Department of Medical Oncology, San Paolo Hospital, Milan, Italy

To the Editor:

Hoff and Ellis in their Editorial¹ rationally argue on the actual goal of clinical investigation on targeted therapies in oncology. In this era of fast developing new molecules, monoclonal antibodies (MoABs) targeting either the vascular endothelial growth factor or epidermal growth factor receptor are widely studied and tested.

We agree with the authors that results of recent trials in metastatic colorectal cancer and pancreatic cancer can be viewed as quite disappointing considering that overall survival (OS) is not significantly increased. Even improvement in progression-free survival can be considered not so impressive, both from the patient's and doctor's points of view. In the trial reported by Van Cutsem et al,² the gain in median progression-free survival is 5 days with panitumumab, and that is the problem. How can we really believe that 5 days are meaningful in the battle against cancer? Why should we convince a patient to participate in a clinical trial on molecular-targeted agents with such a dismal perspective? And what about OS, which seems to be more likely a chimerical dream than a concrete option? In the study of the National Cancer Institute of Canada,³ a biologic agent like erlotinib increases OS by 0.33 months when combined with gemcitabine in advanced pancreatic cancer. It means that we offer to this severely ill population a gain of 10 days. When designing a trial intended to demonstrate the effectiveness of an innovative therapy, researchers and clinicians do harbor a cautious sense of reality; nonetheless the hope that something is changing and that future results could exceed the older ones is always inside every investigator.
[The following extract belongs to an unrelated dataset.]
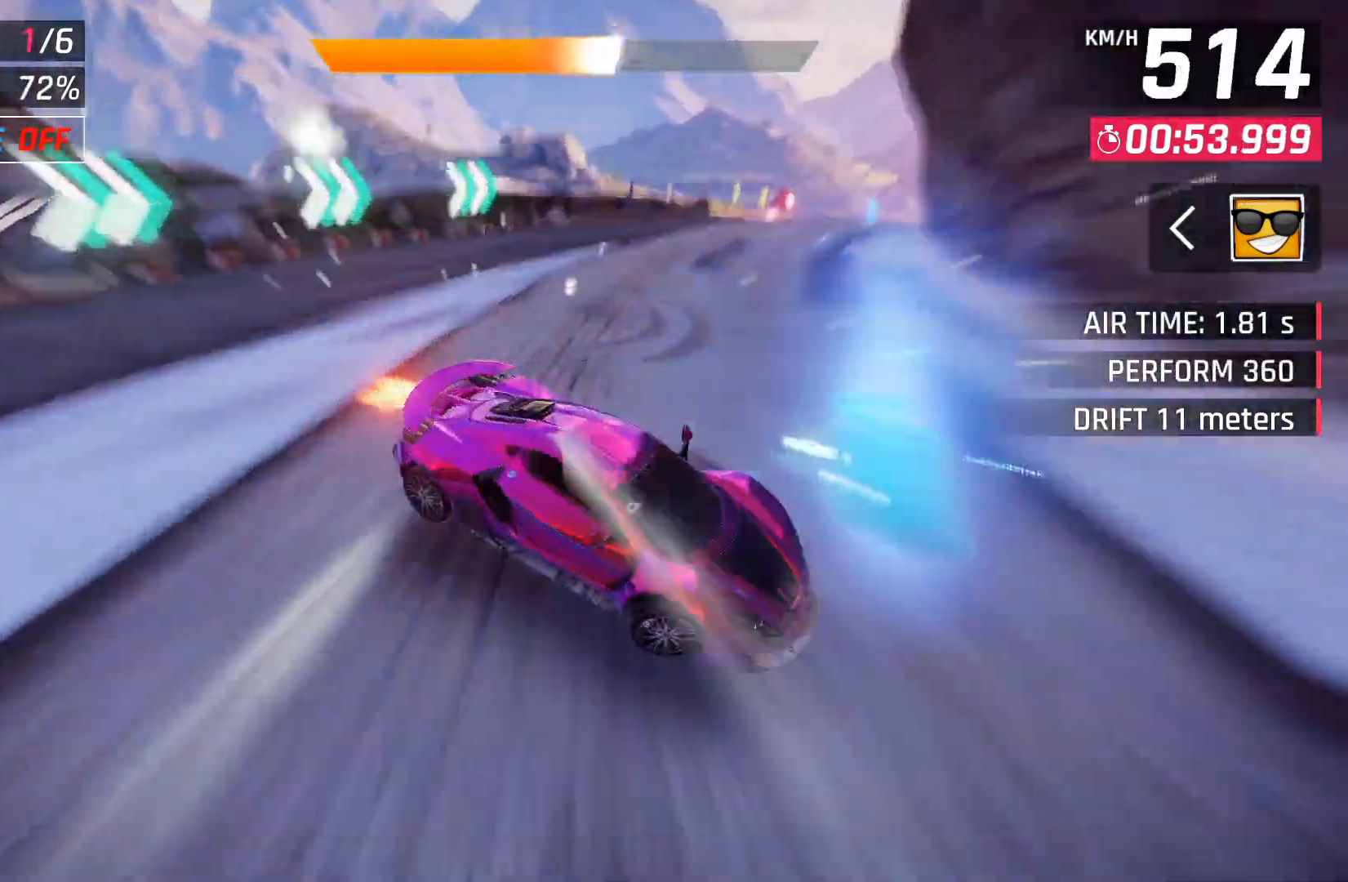
{"buttons": [], "left_stick": "right", "right_stick": "center", "events": [[33, "X", "up"], [50, "left_stick", "right"]]}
The authors ask, for whom are we doing these trials? We know that immunohistochemical expression of epidermal growth factor receptor is not a predictive factor for efficacy of MoABs,⁴ and the presence of a receptor is probably less important than the activation status of that receptor.⁵ We know that various mechanisms of resistance can decrease the efficacy of biologic treatments,⁶ and we are still searching for those that could predict response in a specific patient. We also know how crucial the approval strategies for the pharmaceutical companies are. Yet, these trials are planned and performed for each patient with metastatic cancer who asks for not only a cure but who lavish on modern oncology a great hope for his/her own life and everybody's life. Indeed, we are still far away from a lot of answers, but we are conscious to erode day by day the big stone of ignorance. Five days today might become 50 or 500 days next year. It might sound unlikely, but never as in the last few years has the speed of science been so great.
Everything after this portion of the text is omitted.